DOCUMENT SECTION:
###

I ran across this the other day and had to save it for later. Now later has arrived.
It makes me feel good to know that I'm not alone. One of the biggest frustrations with my job is that since they didn't have an official security program before I got here security is often an afterthought. Sometimes that means after a project has begun and often it begins after the project has been completed. Similarly to Mathias so far the best I've been able to do is get a few of the PM's on my team and my signature is required on the final paperwork before something goes live. Unfortunately there are a few problems with this.
- The first problem is that after a project has gone from vision to final testing and is ready to deploy the project team and sponsor get a little upset if security tries to put it on hold.
- Often by the time I've found out about a project it is almost too late to ensure proper security is in place.
- One of the most common things that I've run into is the lack of understanding of the need of security. I regularly hear "It's not on the Internet so why does it need security?" or "You have to have a username and password to access the application so it's secure."
I have been working on, and am slowly starting to see some results, getting the rest of the enterprise to think about the need for security early on. We have a major project coming up that has already asked my input and it isn't even slated to begin until 2010 or 2011. That makes a security guy smile. :)
It's never too early to think about security for an application or a project but it's often not the case. Security is still an afterthought in the mind of many and it requires that we not only be prepared to start at the beginning but to also jump in at any point in the process and ensure that security is properly implemented.

###

YOUR INSTRUCTIONS: In the post about security as an afterthought, what is required on the final paperwork before something goes live? The material that follows comes from a different source than this post.

###

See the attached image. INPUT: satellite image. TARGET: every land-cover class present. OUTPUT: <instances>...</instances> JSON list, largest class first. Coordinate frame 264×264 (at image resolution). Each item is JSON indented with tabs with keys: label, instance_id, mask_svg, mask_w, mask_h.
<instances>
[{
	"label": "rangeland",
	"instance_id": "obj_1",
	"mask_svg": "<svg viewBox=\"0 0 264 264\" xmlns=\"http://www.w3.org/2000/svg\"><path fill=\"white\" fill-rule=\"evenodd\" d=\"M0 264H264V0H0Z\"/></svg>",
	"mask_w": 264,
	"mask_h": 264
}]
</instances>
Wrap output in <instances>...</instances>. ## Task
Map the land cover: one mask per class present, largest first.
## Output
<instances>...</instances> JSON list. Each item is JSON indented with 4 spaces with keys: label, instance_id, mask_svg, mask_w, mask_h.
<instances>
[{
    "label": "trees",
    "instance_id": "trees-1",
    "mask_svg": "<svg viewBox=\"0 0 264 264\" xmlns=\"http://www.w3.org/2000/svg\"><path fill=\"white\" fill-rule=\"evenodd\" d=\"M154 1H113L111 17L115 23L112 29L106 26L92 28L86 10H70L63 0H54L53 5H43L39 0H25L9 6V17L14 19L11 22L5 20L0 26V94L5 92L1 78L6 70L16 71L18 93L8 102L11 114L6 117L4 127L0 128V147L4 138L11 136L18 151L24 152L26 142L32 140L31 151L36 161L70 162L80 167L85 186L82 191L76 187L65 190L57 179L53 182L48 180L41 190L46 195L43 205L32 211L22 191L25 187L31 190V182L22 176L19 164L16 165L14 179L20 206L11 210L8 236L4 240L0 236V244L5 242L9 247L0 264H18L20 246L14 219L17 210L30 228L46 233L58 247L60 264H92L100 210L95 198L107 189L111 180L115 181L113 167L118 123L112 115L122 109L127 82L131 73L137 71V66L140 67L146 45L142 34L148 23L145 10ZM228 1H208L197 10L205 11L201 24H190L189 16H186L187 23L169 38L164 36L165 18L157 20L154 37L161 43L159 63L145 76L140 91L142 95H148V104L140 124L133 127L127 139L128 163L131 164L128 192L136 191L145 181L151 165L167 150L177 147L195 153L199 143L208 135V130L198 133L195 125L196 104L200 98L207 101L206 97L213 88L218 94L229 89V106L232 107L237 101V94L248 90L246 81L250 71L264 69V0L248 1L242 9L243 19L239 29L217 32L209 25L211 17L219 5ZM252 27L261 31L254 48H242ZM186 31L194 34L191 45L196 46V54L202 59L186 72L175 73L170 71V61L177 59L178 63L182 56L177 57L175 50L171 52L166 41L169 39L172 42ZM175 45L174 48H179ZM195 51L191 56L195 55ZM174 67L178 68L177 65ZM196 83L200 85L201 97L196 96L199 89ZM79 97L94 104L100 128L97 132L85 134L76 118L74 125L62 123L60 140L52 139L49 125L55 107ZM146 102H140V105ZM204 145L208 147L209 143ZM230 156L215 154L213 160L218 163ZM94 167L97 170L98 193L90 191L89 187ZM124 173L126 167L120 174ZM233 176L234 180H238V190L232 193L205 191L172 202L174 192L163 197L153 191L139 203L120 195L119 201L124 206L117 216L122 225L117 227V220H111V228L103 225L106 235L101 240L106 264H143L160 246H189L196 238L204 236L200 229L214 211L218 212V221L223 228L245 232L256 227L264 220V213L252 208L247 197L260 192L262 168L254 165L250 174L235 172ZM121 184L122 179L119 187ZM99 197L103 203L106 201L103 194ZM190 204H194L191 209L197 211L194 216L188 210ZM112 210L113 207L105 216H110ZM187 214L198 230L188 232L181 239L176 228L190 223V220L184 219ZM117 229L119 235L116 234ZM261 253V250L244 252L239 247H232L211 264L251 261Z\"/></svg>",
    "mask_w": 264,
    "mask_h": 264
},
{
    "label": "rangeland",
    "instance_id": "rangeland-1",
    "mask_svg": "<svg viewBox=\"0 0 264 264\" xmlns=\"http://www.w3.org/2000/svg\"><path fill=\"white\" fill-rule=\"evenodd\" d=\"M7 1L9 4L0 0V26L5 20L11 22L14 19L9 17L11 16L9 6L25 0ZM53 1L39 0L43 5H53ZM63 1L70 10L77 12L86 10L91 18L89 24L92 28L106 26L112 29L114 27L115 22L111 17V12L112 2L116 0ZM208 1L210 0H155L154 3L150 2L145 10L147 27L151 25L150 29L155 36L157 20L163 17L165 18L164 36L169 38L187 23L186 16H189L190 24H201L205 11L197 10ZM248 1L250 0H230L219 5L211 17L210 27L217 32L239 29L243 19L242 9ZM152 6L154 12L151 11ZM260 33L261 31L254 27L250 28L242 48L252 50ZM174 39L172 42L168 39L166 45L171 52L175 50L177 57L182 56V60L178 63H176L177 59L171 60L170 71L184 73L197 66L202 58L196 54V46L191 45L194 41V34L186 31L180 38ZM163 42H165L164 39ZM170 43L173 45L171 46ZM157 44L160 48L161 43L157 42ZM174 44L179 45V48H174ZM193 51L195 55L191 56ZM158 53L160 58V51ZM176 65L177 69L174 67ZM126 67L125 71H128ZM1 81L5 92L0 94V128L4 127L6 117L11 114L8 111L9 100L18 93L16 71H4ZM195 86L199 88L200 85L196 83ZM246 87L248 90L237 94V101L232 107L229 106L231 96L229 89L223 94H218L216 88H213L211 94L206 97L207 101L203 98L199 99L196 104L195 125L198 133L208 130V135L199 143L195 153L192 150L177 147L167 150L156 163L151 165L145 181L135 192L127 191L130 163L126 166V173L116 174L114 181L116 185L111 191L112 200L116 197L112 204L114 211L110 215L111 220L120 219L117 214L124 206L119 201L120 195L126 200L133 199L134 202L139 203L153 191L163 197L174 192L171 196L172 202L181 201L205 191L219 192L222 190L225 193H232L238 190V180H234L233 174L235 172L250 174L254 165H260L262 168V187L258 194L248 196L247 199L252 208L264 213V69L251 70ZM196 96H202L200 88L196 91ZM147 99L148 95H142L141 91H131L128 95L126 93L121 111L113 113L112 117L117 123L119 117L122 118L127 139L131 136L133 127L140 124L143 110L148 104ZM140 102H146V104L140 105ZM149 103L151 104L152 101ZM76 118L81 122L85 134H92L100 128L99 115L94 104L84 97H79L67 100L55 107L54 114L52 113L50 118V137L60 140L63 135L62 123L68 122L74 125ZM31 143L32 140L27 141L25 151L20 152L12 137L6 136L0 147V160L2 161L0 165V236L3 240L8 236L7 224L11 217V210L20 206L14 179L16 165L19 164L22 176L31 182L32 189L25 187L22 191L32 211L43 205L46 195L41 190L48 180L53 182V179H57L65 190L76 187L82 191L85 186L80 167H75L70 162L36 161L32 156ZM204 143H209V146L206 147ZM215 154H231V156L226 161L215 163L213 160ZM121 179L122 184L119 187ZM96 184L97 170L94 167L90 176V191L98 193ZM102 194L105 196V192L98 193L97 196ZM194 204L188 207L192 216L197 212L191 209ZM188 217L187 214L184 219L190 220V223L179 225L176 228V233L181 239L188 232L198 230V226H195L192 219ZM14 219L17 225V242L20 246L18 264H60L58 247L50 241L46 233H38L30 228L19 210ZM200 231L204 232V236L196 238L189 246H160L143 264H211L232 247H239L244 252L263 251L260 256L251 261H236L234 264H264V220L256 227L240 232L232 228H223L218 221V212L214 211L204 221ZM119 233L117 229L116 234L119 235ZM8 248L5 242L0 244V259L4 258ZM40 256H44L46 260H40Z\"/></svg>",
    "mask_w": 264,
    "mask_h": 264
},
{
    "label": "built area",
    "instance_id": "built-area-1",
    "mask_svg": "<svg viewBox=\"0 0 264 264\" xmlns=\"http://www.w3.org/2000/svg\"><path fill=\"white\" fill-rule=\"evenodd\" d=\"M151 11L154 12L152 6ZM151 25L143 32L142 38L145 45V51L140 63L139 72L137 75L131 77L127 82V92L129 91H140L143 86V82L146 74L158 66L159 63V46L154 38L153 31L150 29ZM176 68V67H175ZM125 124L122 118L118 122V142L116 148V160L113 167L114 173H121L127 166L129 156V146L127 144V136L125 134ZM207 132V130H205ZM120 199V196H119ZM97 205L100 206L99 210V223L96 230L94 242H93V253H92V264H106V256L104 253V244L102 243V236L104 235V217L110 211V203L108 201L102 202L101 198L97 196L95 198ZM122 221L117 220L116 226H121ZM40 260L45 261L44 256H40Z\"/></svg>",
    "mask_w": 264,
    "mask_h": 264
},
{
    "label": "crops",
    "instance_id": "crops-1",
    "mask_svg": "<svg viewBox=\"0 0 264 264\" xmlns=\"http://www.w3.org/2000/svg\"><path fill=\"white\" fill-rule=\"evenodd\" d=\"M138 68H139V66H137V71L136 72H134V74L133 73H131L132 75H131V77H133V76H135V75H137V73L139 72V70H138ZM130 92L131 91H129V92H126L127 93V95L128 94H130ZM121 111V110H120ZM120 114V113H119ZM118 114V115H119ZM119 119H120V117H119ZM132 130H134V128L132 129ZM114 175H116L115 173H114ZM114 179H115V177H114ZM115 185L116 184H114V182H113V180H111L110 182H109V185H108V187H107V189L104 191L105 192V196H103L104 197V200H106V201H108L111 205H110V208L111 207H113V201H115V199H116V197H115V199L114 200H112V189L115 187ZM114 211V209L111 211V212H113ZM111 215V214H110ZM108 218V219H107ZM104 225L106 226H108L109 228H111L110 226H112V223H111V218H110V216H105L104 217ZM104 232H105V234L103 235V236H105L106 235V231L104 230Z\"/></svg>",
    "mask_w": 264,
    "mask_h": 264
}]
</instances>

###

REPLY: The writer's signature.